一年前の今日、当時入院していた病院から「(母が)大きな発作(不整脈)を起こした」との連絡があり、病院に駆けつけました。


集中治療室の母は、人工呼吸器を付けられ体中にモニターや点滴が付けられた状態でした。


 ただ、意識はあったので何度か名前を呼ぶとこちらを向いてくれるのですが、その表情は今まで見たことがないような母の姿でした。
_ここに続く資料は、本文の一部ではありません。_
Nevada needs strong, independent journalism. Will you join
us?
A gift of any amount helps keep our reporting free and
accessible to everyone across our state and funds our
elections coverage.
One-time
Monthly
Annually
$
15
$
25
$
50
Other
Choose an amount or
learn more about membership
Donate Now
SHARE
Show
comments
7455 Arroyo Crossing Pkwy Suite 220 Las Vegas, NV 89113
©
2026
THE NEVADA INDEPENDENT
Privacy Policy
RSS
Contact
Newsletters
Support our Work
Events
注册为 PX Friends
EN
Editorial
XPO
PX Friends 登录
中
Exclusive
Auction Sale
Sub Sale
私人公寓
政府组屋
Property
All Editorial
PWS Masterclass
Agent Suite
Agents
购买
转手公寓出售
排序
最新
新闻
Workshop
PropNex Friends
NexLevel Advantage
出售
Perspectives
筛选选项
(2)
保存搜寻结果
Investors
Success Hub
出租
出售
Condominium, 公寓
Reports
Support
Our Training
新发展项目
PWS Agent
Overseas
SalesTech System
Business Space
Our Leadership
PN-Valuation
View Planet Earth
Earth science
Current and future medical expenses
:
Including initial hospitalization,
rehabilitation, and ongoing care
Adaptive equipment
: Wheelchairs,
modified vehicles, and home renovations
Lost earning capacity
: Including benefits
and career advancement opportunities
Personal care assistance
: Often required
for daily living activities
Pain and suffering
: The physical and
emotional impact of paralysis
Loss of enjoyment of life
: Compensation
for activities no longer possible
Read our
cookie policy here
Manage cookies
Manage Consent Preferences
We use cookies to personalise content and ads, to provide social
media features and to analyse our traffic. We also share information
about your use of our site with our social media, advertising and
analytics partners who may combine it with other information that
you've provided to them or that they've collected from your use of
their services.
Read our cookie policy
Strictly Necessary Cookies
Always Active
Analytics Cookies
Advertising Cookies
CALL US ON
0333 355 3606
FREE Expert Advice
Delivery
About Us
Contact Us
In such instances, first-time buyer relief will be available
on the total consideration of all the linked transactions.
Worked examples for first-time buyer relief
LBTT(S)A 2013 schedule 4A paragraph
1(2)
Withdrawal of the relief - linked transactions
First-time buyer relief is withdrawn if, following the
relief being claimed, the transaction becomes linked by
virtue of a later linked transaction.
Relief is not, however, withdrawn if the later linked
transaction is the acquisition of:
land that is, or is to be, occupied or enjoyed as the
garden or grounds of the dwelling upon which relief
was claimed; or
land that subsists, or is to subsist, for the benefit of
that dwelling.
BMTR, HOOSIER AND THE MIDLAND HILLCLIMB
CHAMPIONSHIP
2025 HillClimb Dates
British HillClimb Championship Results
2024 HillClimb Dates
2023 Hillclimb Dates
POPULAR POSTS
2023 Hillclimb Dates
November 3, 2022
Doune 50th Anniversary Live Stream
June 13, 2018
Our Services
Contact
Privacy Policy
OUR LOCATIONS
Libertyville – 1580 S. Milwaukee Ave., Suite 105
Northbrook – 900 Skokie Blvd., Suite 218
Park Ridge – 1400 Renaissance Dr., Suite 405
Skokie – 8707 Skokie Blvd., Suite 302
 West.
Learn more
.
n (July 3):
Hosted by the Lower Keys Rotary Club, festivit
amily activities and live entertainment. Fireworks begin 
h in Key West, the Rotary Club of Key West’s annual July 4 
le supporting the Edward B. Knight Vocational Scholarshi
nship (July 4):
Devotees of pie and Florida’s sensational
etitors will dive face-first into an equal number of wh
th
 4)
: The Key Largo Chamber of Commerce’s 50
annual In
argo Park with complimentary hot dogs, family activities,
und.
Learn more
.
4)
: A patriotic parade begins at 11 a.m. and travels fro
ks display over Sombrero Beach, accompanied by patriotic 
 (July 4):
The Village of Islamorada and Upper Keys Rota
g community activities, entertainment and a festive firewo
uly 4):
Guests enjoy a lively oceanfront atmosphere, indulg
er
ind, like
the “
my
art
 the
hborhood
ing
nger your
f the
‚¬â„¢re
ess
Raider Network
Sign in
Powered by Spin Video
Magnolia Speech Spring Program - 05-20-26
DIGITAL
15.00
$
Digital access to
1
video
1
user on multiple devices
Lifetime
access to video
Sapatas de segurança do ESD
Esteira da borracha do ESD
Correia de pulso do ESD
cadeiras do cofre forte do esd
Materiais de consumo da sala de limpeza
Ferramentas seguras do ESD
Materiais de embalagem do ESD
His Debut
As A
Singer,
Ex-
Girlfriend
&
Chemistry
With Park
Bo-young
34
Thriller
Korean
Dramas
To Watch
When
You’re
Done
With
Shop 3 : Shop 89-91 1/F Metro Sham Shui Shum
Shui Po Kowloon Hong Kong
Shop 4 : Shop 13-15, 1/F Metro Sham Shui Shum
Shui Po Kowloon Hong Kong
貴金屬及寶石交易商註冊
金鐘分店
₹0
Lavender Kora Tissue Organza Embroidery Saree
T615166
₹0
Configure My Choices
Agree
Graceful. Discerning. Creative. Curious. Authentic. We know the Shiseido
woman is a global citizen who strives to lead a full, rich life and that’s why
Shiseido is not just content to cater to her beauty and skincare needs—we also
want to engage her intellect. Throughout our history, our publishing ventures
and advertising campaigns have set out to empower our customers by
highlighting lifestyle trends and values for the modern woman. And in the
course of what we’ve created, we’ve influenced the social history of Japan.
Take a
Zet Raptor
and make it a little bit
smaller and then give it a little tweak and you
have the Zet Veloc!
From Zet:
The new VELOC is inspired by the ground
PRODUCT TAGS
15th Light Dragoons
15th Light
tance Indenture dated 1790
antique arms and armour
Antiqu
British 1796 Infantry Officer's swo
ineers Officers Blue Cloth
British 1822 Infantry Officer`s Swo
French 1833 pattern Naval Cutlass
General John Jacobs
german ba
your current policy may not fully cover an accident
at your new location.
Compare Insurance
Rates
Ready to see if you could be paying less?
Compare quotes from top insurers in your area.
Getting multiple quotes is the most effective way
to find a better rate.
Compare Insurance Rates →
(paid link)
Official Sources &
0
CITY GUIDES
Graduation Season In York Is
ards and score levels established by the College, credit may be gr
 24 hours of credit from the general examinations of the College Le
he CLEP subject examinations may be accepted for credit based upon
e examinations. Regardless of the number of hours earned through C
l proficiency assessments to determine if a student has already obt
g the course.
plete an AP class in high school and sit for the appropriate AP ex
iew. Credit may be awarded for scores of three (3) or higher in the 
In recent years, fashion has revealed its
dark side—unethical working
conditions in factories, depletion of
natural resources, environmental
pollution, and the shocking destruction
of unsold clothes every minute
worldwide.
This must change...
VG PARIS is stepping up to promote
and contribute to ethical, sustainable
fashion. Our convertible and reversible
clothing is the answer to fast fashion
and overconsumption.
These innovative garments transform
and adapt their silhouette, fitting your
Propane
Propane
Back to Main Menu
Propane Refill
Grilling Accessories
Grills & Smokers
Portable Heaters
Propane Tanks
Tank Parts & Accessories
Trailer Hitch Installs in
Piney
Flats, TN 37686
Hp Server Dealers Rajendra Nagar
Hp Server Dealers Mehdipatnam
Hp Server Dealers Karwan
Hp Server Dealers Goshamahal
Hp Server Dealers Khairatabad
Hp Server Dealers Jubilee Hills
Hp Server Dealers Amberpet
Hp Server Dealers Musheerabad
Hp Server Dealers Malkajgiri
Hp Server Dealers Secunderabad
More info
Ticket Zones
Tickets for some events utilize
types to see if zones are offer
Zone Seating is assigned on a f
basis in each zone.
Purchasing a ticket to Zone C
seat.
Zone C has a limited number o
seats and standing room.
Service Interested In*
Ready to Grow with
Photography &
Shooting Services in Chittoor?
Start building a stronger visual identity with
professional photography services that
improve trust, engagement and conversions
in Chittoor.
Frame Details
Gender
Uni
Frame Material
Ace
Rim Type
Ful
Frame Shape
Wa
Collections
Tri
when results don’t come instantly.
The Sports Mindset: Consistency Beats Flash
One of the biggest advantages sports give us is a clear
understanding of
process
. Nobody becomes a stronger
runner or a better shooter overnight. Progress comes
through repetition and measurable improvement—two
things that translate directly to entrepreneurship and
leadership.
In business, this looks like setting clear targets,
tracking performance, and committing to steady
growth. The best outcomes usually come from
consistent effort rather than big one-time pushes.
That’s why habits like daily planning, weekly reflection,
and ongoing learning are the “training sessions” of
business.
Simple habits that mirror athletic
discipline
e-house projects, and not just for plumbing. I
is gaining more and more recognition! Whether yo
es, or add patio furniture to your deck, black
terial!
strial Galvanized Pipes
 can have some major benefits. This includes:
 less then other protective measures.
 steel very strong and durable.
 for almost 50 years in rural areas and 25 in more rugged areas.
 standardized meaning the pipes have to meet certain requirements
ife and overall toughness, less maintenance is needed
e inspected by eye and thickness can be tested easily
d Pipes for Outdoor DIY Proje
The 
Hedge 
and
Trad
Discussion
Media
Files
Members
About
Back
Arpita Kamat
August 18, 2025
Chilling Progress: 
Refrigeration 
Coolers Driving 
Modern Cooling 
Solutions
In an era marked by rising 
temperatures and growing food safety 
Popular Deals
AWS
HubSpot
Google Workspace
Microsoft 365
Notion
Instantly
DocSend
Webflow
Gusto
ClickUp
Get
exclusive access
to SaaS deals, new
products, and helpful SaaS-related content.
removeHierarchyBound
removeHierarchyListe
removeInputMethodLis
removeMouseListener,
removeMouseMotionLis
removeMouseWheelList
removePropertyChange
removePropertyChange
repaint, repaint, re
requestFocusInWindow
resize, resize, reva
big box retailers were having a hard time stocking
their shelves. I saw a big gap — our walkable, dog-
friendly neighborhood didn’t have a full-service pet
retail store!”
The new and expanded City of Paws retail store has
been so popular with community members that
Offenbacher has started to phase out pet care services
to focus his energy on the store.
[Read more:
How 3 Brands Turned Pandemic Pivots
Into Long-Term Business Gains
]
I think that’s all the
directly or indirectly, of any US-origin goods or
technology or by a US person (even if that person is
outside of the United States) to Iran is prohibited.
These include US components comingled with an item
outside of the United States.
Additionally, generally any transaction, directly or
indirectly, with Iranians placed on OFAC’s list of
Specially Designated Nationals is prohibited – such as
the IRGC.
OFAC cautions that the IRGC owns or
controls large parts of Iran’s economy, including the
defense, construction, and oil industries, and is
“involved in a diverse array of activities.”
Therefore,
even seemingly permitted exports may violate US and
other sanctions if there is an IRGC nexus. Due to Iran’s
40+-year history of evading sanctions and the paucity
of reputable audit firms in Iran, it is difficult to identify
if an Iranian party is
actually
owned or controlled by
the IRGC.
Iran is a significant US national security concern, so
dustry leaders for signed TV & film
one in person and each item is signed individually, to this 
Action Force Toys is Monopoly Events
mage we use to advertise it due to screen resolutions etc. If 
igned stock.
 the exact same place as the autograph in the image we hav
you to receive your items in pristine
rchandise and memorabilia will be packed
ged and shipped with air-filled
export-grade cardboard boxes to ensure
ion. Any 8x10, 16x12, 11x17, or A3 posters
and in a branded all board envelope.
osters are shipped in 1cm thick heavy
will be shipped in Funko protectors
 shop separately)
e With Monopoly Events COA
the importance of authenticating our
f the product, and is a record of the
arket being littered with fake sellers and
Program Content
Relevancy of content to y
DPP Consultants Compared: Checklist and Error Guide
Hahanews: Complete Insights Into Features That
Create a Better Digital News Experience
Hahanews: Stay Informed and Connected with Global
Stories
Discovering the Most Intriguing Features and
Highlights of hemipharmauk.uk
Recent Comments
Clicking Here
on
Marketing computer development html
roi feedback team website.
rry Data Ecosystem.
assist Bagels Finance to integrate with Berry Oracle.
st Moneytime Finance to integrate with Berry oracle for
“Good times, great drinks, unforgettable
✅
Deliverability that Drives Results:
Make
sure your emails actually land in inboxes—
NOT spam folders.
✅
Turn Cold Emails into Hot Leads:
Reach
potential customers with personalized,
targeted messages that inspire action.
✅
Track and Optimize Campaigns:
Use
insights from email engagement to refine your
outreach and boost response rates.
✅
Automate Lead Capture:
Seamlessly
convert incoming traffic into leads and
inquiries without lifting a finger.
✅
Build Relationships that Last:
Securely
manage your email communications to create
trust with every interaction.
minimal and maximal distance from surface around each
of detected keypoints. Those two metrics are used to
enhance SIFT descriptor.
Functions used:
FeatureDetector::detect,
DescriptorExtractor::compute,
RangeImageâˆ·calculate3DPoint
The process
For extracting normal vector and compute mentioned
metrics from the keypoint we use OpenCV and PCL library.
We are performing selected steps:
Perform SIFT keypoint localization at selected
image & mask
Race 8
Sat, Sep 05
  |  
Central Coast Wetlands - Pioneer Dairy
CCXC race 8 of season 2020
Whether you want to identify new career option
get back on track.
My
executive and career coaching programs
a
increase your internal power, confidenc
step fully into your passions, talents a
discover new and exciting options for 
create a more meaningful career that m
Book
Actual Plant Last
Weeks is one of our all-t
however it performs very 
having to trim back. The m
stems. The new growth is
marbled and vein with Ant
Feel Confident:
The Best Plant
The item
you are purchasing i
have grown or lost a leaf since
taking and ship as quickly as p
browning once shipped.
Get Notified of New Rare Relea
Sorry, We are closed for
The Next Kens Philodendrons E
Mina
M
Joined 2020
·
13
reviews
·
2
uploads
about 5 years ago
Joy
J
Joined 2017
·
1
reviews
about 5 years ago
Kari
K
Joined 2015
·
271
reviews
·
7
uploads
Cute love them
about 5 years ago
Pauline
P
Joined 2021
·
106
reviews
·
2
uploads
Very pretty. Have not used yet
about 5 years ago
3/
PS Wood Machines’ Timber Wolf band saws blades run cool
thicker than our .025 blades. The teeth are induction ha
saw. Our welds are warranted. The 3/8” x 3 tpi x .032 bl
私が病院に着いてからも軽い発作は何度か起こり、そのたびに意識を失う(失神状態?)母の姿を見ているのは辛いものがありました。


「会わせたい方がいれば、連絡を取って下さい」と担当のドクターからは言われましたが、遅い時間だったし高齢の親せきや知人にこんな姿を見せるのは母も本意じゃないだろうと判断し、誰にも連絡はしませんでした。


幸いにも、その後お医者様やその他医療スタッフの皆さまの治療やケアの効果があり、10月には無事に退院。


 それから、何度か体調を崩したりもありましたがずっと家で療養を続けています。


 1年前、たったひとりの肉親(父は5年前に他界しており、私には兄弟姉妹がいないので)の生死の境を行き来する姿を目の当たりにして、改めて「生きること」と「死ぬこと」の意味を考えさせられました。


そんな経験をしたからか、最近は特に「生きたくても生きられなかった命」や「生きてきた証が踏みにじられているような命」があまりにも多いように

感じます。



 今日も、当たり前のように母と他愛もないことで口げんかが出来る幸せを

噛みしめながら「あれから1年の日」を過ごしました。